2. A method of claim 1 where the different and arbitrary number of rateless packets are created per network node,

3. A method of claim 1 where the rateless packet is initialized not as the local copy of the information packet from the network node, but by some other initialization strategy, for example, as an all-zero rateless packet,

4. A method of claim 1 where random walks of rateless packets are determined by NRW, MH, MD or similar transition probability design algorithms locally computed in each network node,

5. A method of claim 1 where the information on which network node information packets are combined into the rateless packet is determined not by employing separate and variable-length rateless packet header field for this purposes, but by some other means, for example, by using synchronized random number generators,

6. A method of claim 1 where the information packets that are combined into the rateless packets are not determined by their generation time as it is described in the preferred embodiment of the proposed invention using the concept of data generations, but by some other means, for example, by different classes of data content of information packets (e.g., layers of layered video content, or different sensor measurement data, etc.)

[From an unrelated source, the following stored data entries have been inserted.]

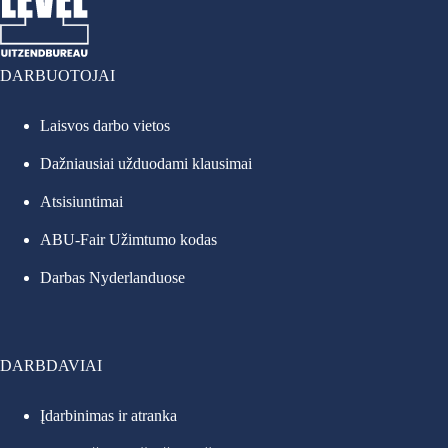
DARBUOTOJAI
Laisvos darbo vietos
Dažniausiai užduodami klausimai
Atsisiuntimai
ABU-Fair Užimtumo kodas
Darbas Nyderlanduose
DARBDAVIAI
Įdarbinimas ir atranka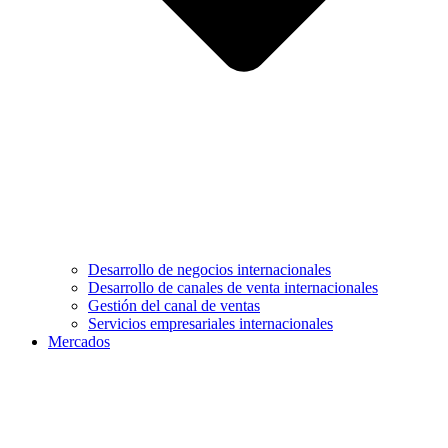
Desarrollo de negocios internacionales
Desarrollo de canales de venta internacionales
Gestión del canal de ventas
Servicios empresariales internacionales
Mercados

7. A method of claim 1 where the rateless packet dispersion phase is designed using different probabilistic packet forwarding in network nodes than applied in encoding phase. The application may be oriented towards "pushing" the rateless packets in certain direction towards certain point or points of collection for easier data gathering purposes.

8. A method of claim 1 where the rateless packet dispersion phase is separately designed using different probabilistic packet forwarding in network nodes for each of the different rateless packet classes (such as temporal generations or other possible rateless packet classifications described in claim 6). The application may be oriented towards "pushing" the rateless packets of different content in certain direction towards different gathering points inside the network,

9. A method of claim 1 where the set of information packets are first "precoded" by distributed version of Low Density Parity Check (LDPC) code or of Low Density Generator Matrix (LDPC) code or suitable distributed high-rate erasure correcting codes using the same principles as in the described invention, after which the set of obtained encoded packets are encoded by distributed rateless packet scheme as described in the proposed invention. The obtained combination of outer distributed LDPC and inner distributed rateless packet code resembles centralized Raptor code construction and shares its advantages,

10. A wireless communication system consisting of network nodes (such as sensor nodes in WSN, or lap-top computers with wireless interface cards in Wireless Ad-Hoc Networks) where each node contains or periodically generates information packets;

A rateless coding algorithm implemented in network nodes as described in the preferred embodiment of the proposed invention and illustrated in FIG. 7, which may be triggered at desired time instants automatically or by user requests;

A mobile collector (such as ground or aerial vehicle) with built-in iterative decoding functionality that randomly passes through the network establishing wireless connections with network nodes and collecting sufficient number of rateless packets until successful network data recovery,

11. The wireless communication system of claim 10, where data gathering is performed by any single or group of network nodes by querying rateless packets from the network nodes in their local neighborhood,

12. The communication system of claim 10, where inter-node connections are not wireless but wired (e.g., LAN/WAN computer networks consisting of PC stations, such as Internet),

13. The communication system of claim 12, where distributed rateless coding using rateless packet approach is implemented as part of the application software for peer-to-peer network node communications (such as file sharing), where each node (application layer software) is able to recover the data contained in plurality of network nodes by collecting sufficient number of rateless packets containing encoded desired content by querying their neighbor nodes.